Hi Rob,
+linux-media, +linaro-mm-sig for discussion of video/camera buffer constraints...
On Fri, Jul 26, 2013 at 11:58 AM, Tom Cooksey tom.cooksey@arm.com wrote:
- It abuses flags parameter of DRM_IOCTL_MODE_CREATE_DUMB to also allocate buffers for the GPU. Still not sure how to resolve this as we don't use DRM for our GPU driver.
any thoughts/plans about a DRM GPU driver? Ideally long term (esp. once the dma-fence stuff is in place), we'd have gpu-specific drm (gpu-only, no kms) driver, and SoC/display specific drm/kms driver, using prime/dmabuf to share between the two.
The "extra" buffers we were allocating from armsoc DDX were really being allocated through DRM/GEM so we could get an flink name for them and pass a reference to them back to our GPU driver on the client side. If it weren't for our need to access those extra off-screen buffers with the GPU we wouldn't need to allocate them with DRM at all. So, given they are really "GPU" buffers, it does absolutely make sense to allocate them in a different driver to the display driver.

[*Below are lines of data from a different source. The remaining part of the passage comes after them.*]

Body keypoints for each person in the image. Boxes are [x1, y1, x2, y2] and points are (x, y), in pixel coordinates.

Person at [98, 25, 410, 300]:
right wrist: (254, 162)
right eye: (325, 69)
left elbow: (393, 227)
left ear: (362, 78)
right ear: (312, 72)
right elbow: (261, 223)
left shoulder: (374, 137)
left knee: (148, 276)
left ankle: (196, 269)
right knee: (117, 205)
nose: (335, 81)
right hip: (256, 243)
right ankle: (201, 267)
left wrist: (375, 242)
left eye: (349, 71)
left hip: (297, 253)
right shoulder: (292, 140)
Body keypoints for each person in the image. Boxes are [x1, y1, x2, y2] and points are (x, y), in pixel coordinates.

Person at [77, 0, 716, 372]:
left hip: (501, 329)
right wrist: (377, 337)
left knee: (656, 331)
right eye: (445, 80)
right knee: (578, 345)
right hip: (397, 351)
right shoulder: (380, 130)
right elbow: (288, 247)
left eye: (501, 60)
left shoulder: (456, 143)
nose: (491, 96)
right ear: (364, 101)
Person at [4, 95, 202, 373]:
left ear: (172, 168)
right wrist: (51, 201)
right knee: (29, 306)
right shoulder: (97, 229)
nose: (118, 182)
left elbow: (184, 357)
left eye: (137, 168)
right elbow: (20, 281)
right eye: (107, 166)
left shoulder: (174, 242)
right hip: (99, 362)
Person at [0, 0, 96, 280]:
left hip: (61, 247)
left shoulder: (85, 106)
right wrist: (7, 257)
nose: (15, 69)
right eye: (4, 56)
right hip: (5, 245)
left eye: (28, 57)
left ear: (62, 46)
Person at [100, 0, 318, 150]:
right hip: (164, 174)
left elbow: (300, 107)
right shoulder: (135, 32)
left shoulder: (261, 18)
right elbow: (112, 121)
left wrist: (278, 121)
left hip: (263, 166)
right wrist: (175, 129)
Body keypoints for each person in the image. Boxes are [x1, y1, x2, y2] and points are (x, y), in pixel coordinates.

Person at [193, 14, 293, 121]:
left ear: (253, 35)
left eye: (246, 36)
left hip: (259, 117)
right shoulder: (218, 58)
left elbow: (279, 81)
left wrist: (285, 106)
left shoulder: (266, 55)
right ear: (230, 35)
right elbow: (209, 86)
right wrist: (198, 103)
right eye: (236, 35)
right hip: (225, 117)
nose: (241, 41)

However, to avoid unnecessary memcpys & related cache maintenance ops, we'd also like the GPU to render into buffers which are scanned out by the display controller. So let's say we continue using DRM_IOCTL_MODE_CREATE_DUMB to allocate scan out buffers with the display's DRM driver but a custom ioctl on the GPU's DRM driver to allocate non scanout, off-screen buffers. Sounds great, but I don't think that really works with DRI2. If we used two drivers to allocate buffers, which of those drivers do we return in DRI2ConnectReply? Even if we solve that somehow, GEM flink names are name-spaced to a single device node (AFAIK). So when we do a DRI2GetBuffers, how does the EGL in the client know which DRM device owns GEM flink name "1234"? We'd need some pretty dirty hacks.
You would return the name of the display driver allocating the buffers. On the client side you can use generic ioctls to go from flink -> handle -> dmabuf. So the client side would end up opening both the display drm device and the gpu, but without needing to know too much about the display.
I think the bit I was missing was that a GEM bo for a buffer imported using dma_buf/PRIME can still be flink'd. So the display controller's DRM driver allocates scan-out buffers via the DUMB buffer allocate ioctl. Those scan-out buffers than then be exported from the dispaly's DRM driver and imported into the GPU's DRM driver using PRIME. Once imported into the GPU's driver, we can use flink to get a name for that buffer within the GPU DRM driver's name-space to return to the DRI2 client. That same namespace is also what DRI2 back-buffers are allocated from, so I think that could work... Except...
Anyway, that latter case also gets quite difficult. The "GPU" DRM driver would need to know the constraints of the display controller when allocating buffers intended to be scanned out. For example, pl111 typically isn't behind an IOMMU and so requires physically contiguous memory. We'd have to teach the GPU's DRM driver about the constraints of the display HW. Not exactly a clean driver model. :-(
I'm still a little stuck on how to proceed, so any ideas would greatly appreciated! My current train of thought is having a kind of SoC-specific DRM driver which allocates buffers for both display and GPU within a single GEM namespace. That SoC-specific DRM driver could then know the constraints of both the GPU and the display HW. We could then use PRIME to export buffers allocated with the SoC DRM driver and import them into the GPU and/or display DRM driver.
Usually if the display drm driver is allocating the buffers that might be scanned out, it just needs to have minimal knowledge of the GPU (pitch alignment constraints). I don't think we need a 3rd device just to allocate buffers.
While Mali can render to pretty much any buffer, there is a mild performance improvement to be had if the buffer stride is aligned to the AXI bus's max burst length when drawing to the buffer.
So in some respects, there is a constraint on how buffers which will be drawn to using the GPU are allocated. I don't really like the idea of teaching the display controller DRM driver about the GPU buffer constraints, even if they are fairly trivial like this. If the same display HW IP is being used on several SoCs, it seems wrong somehow to enforce those GPU constraints if some of those SoCs don't have a GPU.
We may also then have additional constraints when sharing buffers between the display HW and video decode or even camera ISP HW. Programmatically describing buffer allocation constraints is very difficult and I'm not sure you can actually do it - there's some pretty complex constraints out there! E.g. I believe there's a platform where Y and UV planes of the reference frame need to be in separate DRAM banks for real-time 1080p decode, or something like that?
Anyway, I guess my point is that even if we solve how to allocate buffers which will be shared between the GPU and display HW such that both sets of constraints are satisfied, that may not be the end of the story.